(Plain-text document sources)
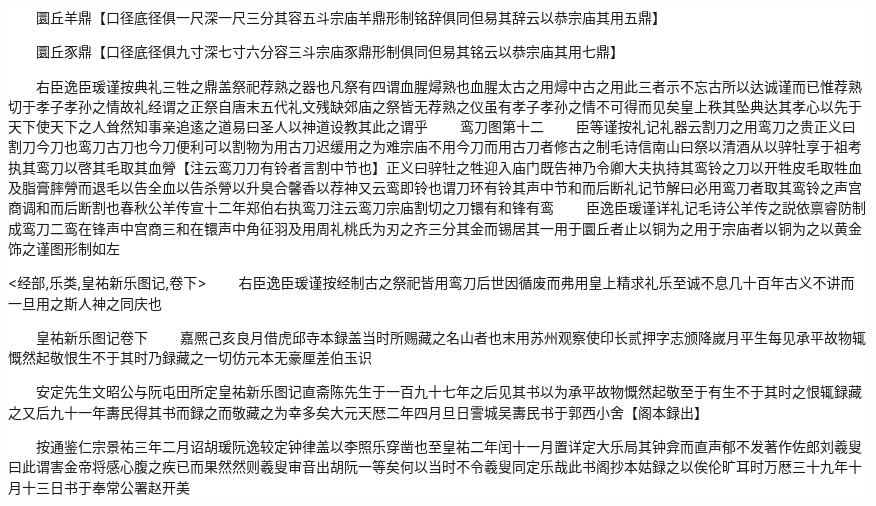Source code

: 












　　圜丘羊鼎【口径底径俱一尺深一尺三分其容五斗宗庙羊鼎形制铭辞俱同但易其辞云以恭宗庙其用五鼎】














　　圜丘豕鼎【口径底径俱九寸深七寸六分容三斗宗庙豕鼎形制俱同但易其铭云以恭宗庙其用七鼎】






　　右臣逸臣瑗谨按典礼三牲之鼎盖祭祀荐熟之器也凡祭有四谓血腥燖熟也血腥太古之用燖中古之用此三者示不忘古所以达诚谨而已惟荐熟切于孝子孝孙之情故礼经谓之正祭自唐末五代礼文残缺郊庙之祭皆无荐熟之仪虽有孝子孝孙之情不可得而见矣皇上秩其坠典达其孝心以先于天下使天下之人耸然知事亲追逺之道易曰圣人以神道设教其此之谓乎
　　鸾刀图第十二
　　臣等谨按礼记礼器云割刀之用鸾刀之贵正义曰割刀今刀也鸾刀古刀也今刀便利可以割物为用古刀迟缓用之为难宗庙不用今刀而用古刀者修古之制毛诗信南山曰祭以清酒从以骍牡享于祖考执其鸾刀以啓其毛取其血膋【注云鸾刀刀有铃者言割中节也】正义曰骍牡之牲迎入庙门既告神乃令卿大夫执持其鸾铃之刀以开牲皮毛取牲血及脂膏膟膋而退毛以告全血以告杀膋以升臭合馨香以荐神又云鸾即铃也谓刀环有铃其声中节和而后断礼记节解曰必用鸾刀者取其鸾铃之声宫商调和而后断割也春秋公羊传宣十二年郑伯右执鸾刀注云鸾刀宗庙割切之刀镮有和锋有鸾
　　臣逸臣瑗谨详礼记毛诗公羊传之説依禀睿防制成鸾刀二鸾在锋声中宫商三和在镮声中角征羽及用周礼桃氏为刃之齐三分其金而锡居其一用于圜丘者止以铜为之用于宗庙者以铜为之以黄金饰之谨图形制如左






<经部,乐类,皇祐新乐图记,卷下>
　　右臣逸臣瑗谨按经制古之祭祀皆用鸾刀后世因循废而弗用皇上精求礼乐至诚不息几十百年古义不讲而一旦用之斯人神之同庆也












　　皇祐新乐图记卷下
　　嘉熈己亥良月借虎邱寺本録盖当时所赐藏之名山者也末用苏州观察使印长贰押字志颁降嵗月平生每见承平故物辄慨然起敬恨生不于其时乃録藏之一切仿元本无豪厘差伯玉识












　　安定先生文昭公与阮屯田所定皇祐新乐图记直斋陈先生于一百九十七年之后见其书以为承平故物慨然起敬至于有生不于其时之恨辄録藏之又后九十一年夀民得其书而録之而敬藏之为幸多矣大元天厯二年四月旦日霅城吴夀民书于郭西小舍【阁本録出】











　　按通鉴仁宗景祐三年二月诏胡瑗阮逸较定钟律盖以李照乐穿凿也至皇祐二年闰十一月置详定大乐局其钟弇而直声郁不发著作佐郎刘羲叟曰此谓害金帝将感心腹之疾已而果然然则羲叟审音出胡阮一等矣何以当时不令羲叟同定乐哉此书阁抄本姑録之以俟伦旷耳时万厯三十九年十月十三日书于奉常公署赵开美









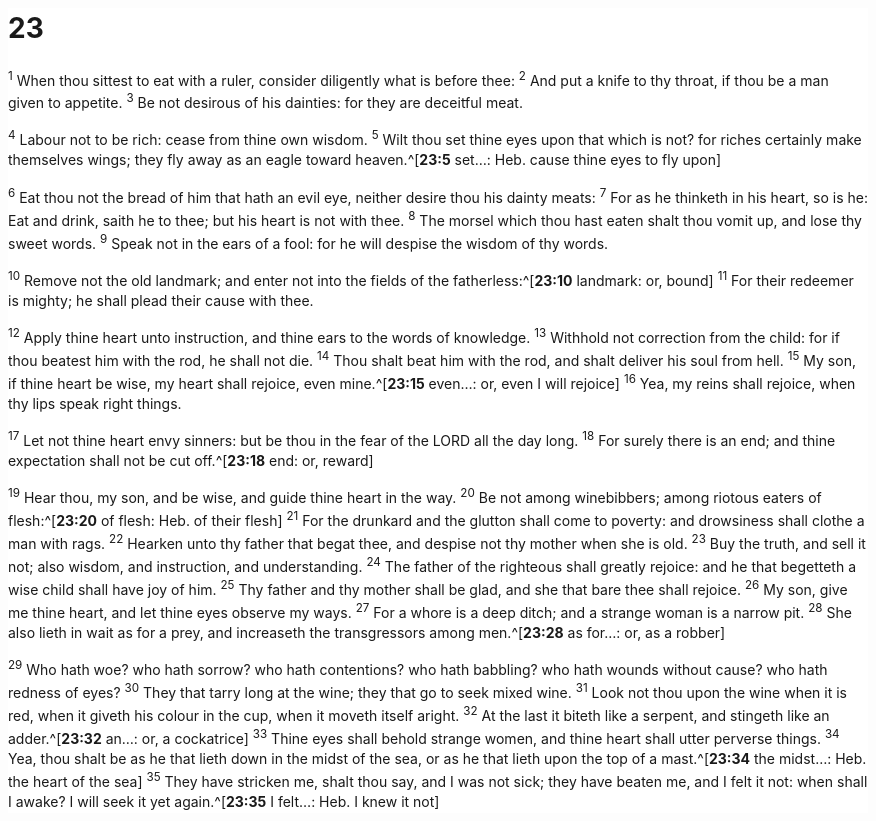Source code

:  

# 23 
<sup class='bibleverse'>1</sup> When thou sittest to eat with a ruler, consider diligently what is before thee: <sup class='bibleverse'>2</sup> And put a knife to thy throat, if thou be a man given to appetite. <sup class='bibleverse'>3</sup> Be not desirous of his dainties: for they are deceitful meat. 

<sup class='bibleverse'>4</sup> Labour not to be rich: cease from thine own wisdom. <sup class='bibleverse'>5</sup> Wilt thou set thine eyes upon that which is not? for riches certainly make themselves wings; they fly away as an eagle toward heaven.^[**23:5** set…: Heb. cause thine eyes to fly upon] 


<sup class='bibleverse'>6</sup> Eat thou not the bread of him that hath an evil eye, neither desire thou his dainty meats: <sup class='bibleverse'>7</sup> For as he thinketh in his heart, so is he: Eat and drink, saith he to thee; but his heart is not with thee. <sup class='bibleverse'>8</sup> The morsel which thou hast eaten shalt thou vomit up, and lose thy sweet words. <sup class='bibleverse'>9</sup> Speak not in the ears of a fool: for he will despise the wisdom of thy words. 

<sup class='bibleverse'>10</sup> Remove not the old landmark; and enter not into the fields of the fatherless:^[**23:10** landmark: or, bound] <sup class='bibleverse'>11</sup> For their redeemer is mighty; he shall plead their cause with thee. 


<sup class='bibleverse'>12</sup> Apply thine heart unto instruction, and thine ears to the words of knowledge. <sup class='bibleverse'>13</sup> Withhold not correction from the child: for if thou beatest him with the rod, he shall not die. <sup class='bibleverse'>14</sup> Thou shalt beat him with the rod, and shalt deliver his soul from hell. <sup class='bibleverse'>15</sup> My son, if thine heart be wise, my heart shall rejoice, even mine.^[**23:15** even…: or, even I will rejoice] <sup class='bibleverse'>16</sup> Yea, my reins shall rejoice, when thy lips speak right things. 


<sup class='bibleverse'>17</sup> Let not thine heart envy sinners: but be thou in the fear of the LORD all the day long. <sup class='bibleverse'>18</sup> For surely there is an end; and thine expectation shall not be cut off.^[**23:18** end: or, reward] 


<sup class='bibleverse'>19</sup> Hear thou, my son, and be wise, and guide thine heart in the way. <sup class='bibleverse'>20</sup> Be not among winebibbers; among riotous eaters of flesh:^[**23:20** of flesh: Heb. of their flesh] <sup class='bibleverse'>21</sup> For the drunkard and the glutton shall come to poverty: and drowsiness shall clothe a man with rags. <sup class='bibleverse'>22</sup> Hearken unto thy father that begat thee, and despise not thy mother when she is old. <sup class='bibleverse'>23</sup> Buy the truth, and sell it not; also wisdom, and instruction, and understanding. <sup class='bibleverse'>24</sup> The father of the righteous shall greatly rejoice: and he that begetteth a wise child shall have joy of him. <sup class='bibleverse'>25</sup> Thy father and thy mother shall be glad, and she that bare thee shall rejoice. <sup class='bibleverse'>26</sup> My son, give me thine heart, and let thine eyes observe my ways. <sup class='bibleverse'>27</sup> For a whore is a deep ditch; and a strange woman is a narrow pit. <sup class='bibleverse'>28</sup> She also lieth in wait as for a prey, and increaseth the transgressors among men.^[**23:28** as for…: or, as a robber] 



<sup class='bibleverse'>29</sup> Who hath woe? who hath sorrow? who hath contentions? who hath babbling? who hath wounds without cause? who hath redness of eyes? <sup class='bibleverse'>30</sup> They that tarry long at the wine; they that go to seek mixed wine. <sup class='bibleverse'>31</sup> Look not thou upon the wine when it is red, when it giveth his colour in the cup, when it moveth itself aright. <sup class='bibleverse'>32</sup> At the last it biteth like a serpent, and stingeth like an adder.^[**23:32** an…: or, a cockatrice] <sup class='bibleverse'>33</sup> Thine eyes shall behold strange women, and thine heart shall utter perverse things. <sup class='bibleverse'>34</sup> Yea, thou shalt be as he that lieth down in the midst of the sea, or as he that lieth upon the top of a mast.^[**23:34** the midst…: Heb. the heart of the sea] <sup class='bibleverse'>35</sup> They have stricken me, shalt thou say, and I was not sick; they have beaten me, and I felt it not: when shall I awake? I will seek it yet again.^[**23:35** I felt…: Heb. I knew it not]

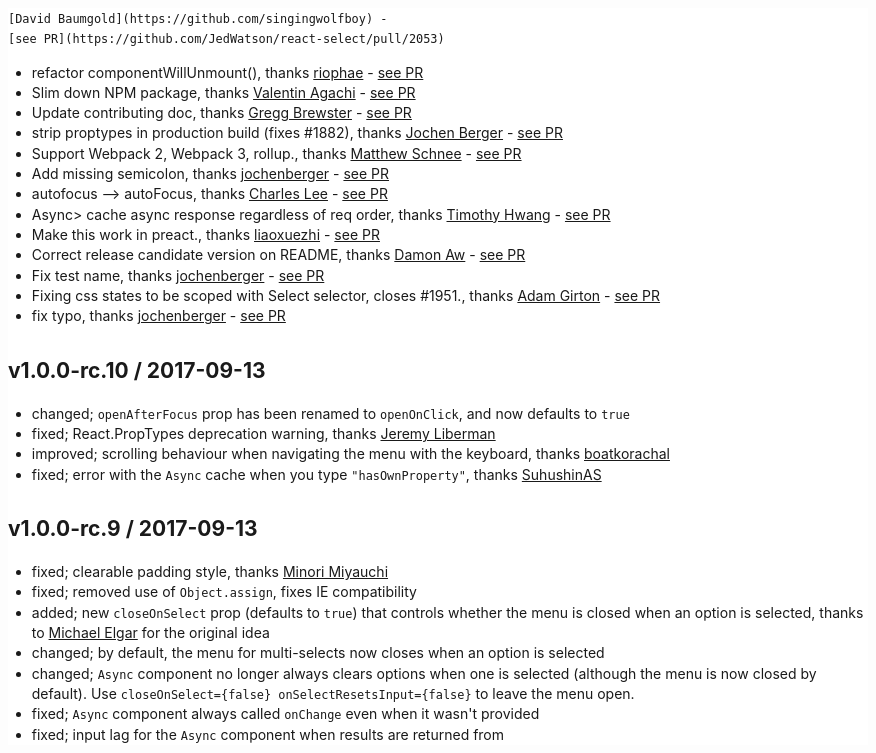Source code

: 	[David Baumgold](https://github.com/singingwolfboy) -
	[see PR](https://github.com/JedWatson/react-select/pull/2053)
* refactor componentWillUnmount(), thanks
	[riophae](https://github.com/riophae) -
	[see PR](https://github.com/JedWatson/react-select/pull/2064)
* Slim down NPM package, thanks [Valentin Agachi](https://github.com/avaly) -
	[see PR](https://github.com/JedWatson/react-select/pull/2062)
* Update contributing doc, thanks [Gregg Brewster](https://github.com/greggb) -
	[see PR](https://github.com/JedWatson/react-select/pull/2059)
* strip proptypes in production build (fixes #1882), thanks
	[Jochen Berger](https://github.com/jochenberger) -
	[see PR](https://github.com/JedWatson/react-select/pull/2003)
* Support Webpack 2, Webpack 3, rollup., thanks
	[Matthew Schnee](https://github.com/mschnee) -
	[see PR](https://github.com/JedWatson/react-select/pull/2020)
* Add missing semicolon, thanks
	[jochenberger](https://github.com/jochenberger) -
	[see PR](https://github.com/JedWatson/react-select/pull/2018)
* autofocus --> autoFocus, thanks
	[Charles Lee](https://github.com/gwyneplaine) -
	[see PR](https://github.com/JedWatson/react-select/pull/2002)
* Async> cache async response regardless of req order, thanks
	[Timothy Hwang](https://github.com/timhwang21) -
	[see PR](https://github.com/JedWatson/react-select/pull/2012)
* Make this work in preact., thanks [liaoxuezhi](https://github.com/2betop) -
	[see PR](https://github.com/JedWatson/react-select/pull/2013)
* Correct release candidate version on README, thanks
	[Damon Aw](https://github.com/daemonsy) -
	[see PR](https://github.com/JedWatson/react-select/pull/2017)
* Fix test name, thanks [jochenberger](https://github.com/jochenberger) -
	[see PR](https://github.com/JedWatson/react-select/pull/2005)
* Fixing css states to be scoped with Select selector, closes #1951., thanks
	[Adam Girton](https://github.com/agirton) -
	[see PR](https://github.com/JedWatson/react-select/pull/2000)
* fix typo, thanks [jochenberger](https://github.com/jochenberger) -
	[see PR](https://github.com/JedWatson/react-select/pull/1999)

## v1.0.0-rc.10 / 2017-09-13

* changed; `openAfterFocus` prop has been renamed to `openOnClick`, and now
	defaults to `true`
* fixed; React.PropTypes deprecation warning, thanks
	[Jeremy Liberman](https://github.com/MrLeebo)
* improved; scrolling behaviour when navigating the menu with the keyboard,
	thanks [boatkorachal](https://github.com/boatkorachal)
* fixed; error with the `Async` cache when you type `"hasOwnProperty"`, thanks
	[SuhushinAS](https://github.com/SuhushinAS)

## v1.0.0-rc.9 / 2017-09-13

* fixed; clearable padding style, thanks
	[Minori Miyauchi](https://github.com/mmiyauchi)
* fixed; removed use of `Object.assign`, fixes IE compatibility
* added; new `closeOnSelect` prop (defaults to `true`) that controls whether the
	menu is closed when an option is selected, thanks to
	[Michael Elgar](https://github.com/melgar) for the original idea
* changed; by default, the menu for multi-selects now closes when an option is
	selected
* changed; `Async` component no longer always clears options when one is
	selected (although the menu is now closed by default). Use
	`closeOnSelect={false} onSelectResetsInput={false}` to leave the menu open.
* fixed; `Async` component always called `onChange` even when it wasn't provided
* fixed; input lag for the `Async` component when results are returned from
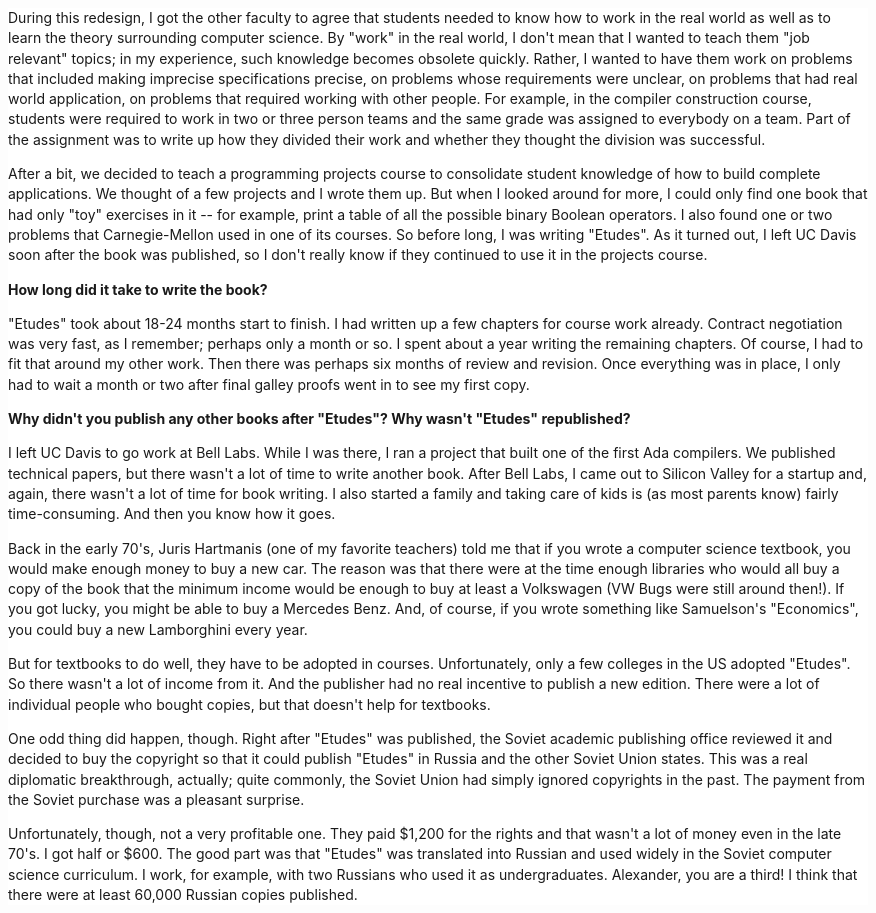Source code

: During this redesign, I got the other faculty to agree that students needed to know how to work in the real world as well as to learn the theory surrounding computer science. By "work" in the real world, I don't mean that I wanted to teach them "job relevant" topics; in my experience, such knowledge becomes obsolete quickly. Rather, I wanted to have them work on problems that included making imprecise specifications precise, on problems whose requirements were unclear, on problems that had real world application, on problems that required working with other people. For example, in the compiler construction course, students were required to work in two or three person teams and the same grade was assigned to everybody on a team. Part of the assignment was to write up how they divided their work and whether they thought the division was successful.

After a bit, we decided to teach a programming projects course to consolidate student knowledge of how to build complete applications. We thought of a few projects and I wrote them up. But when I looked around for more, I could only find one book that had only "toy" exercises in it -- for example, print a table of all the possible binary Boolean operators. I also found one or two problems that Carnegie-Mellon used in one of its courses. So before long, I was writing "Etudes". As it turned out, I left UC Davis soon after the book was published, so I don't really know if they continued to use it in the projects course.

**How long did it take to write the book?**

"Etudes" took about 18-24 months start to finish. I had written up a few chapters for course work already. Contract negotiation was very fast, as I remember; perhaps only a month or so. I spent about a year writing the remaining chapters. Of course, I had to fit that around my other work. Then there was perhaps six months of review and revision. Once everything was in place, I only had to wait a month or two after final galley proofs went in to see my first copy.

**Why didn't you publish any other books after "Etudes"? Why wasn't "Etudes" republished?**

I left UC Davis to go work at Bell Labs. While I was there, I ran a project that built one of the first Ada compilers. We published technical papers, but there wasn't a lot of time to write another book. After Bell Labs, I came out to Silicon Valley for a startup and, again, there wasn't a lot of time for book writing. I also started a family and taking care of kids is (as most parents know) fairly time-consuming. And then you know how it goes.

Back in the early 70's, Juris Hartmanis (one of my favorite teachers) told me that if you wrote a computer science textbook, you would make enough money to buy a new car. The reason was that there were at the time enough libraries who would all buy a copy of the book that the minimum income would be enough to buy at least a Volkswagen (VW Bugs were still around then!). If you got lucky, you might be able to buy a Mercedes Benz. And, of course, if you wrote something like Samuelson's "Economics", you could buy a new Lamborghini every year.

But for textbooks to do well, they have to be adopted in courses. Unfortunately, only a few colleges in the US adopted "Etudes". So there wasn't a lot of income from it. And the publisher had no real incentive to publish a new edition. There were a lot of individual people who bought copies, but that doesn't help for textbooks.

One odd thing did happen, though. Right after "Etudes" was published, the Soviet academic publishing office reviewed it and decided to buy the copyright so that it could publish "Etudes" in Russia and the other Soviet Union states. This was a real diplomatic breakthrough, actually; quite commonly, the Soviet Union had simply ignored copyrights in the past. The payment from the Soviet purchase was a pleasant surprise.

Unfortunately, though, not a very profitable one. They paid $1,200 for the rights and that wasn't a lot of money even in the late 70's. I got half or $600. The good part was that "Etudes" was translated into Russian and used widely in the Soviet computer science curriculum. I work, for example, with two Russians who used it as undergraduates. Alexander, you are a third! I think that there were at least 60,000 Russian copies published.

WHAT TO WORK ON: Find how many lines of the entries include the word "wrote". The number is the entire reply.

RESULT BELOW: 2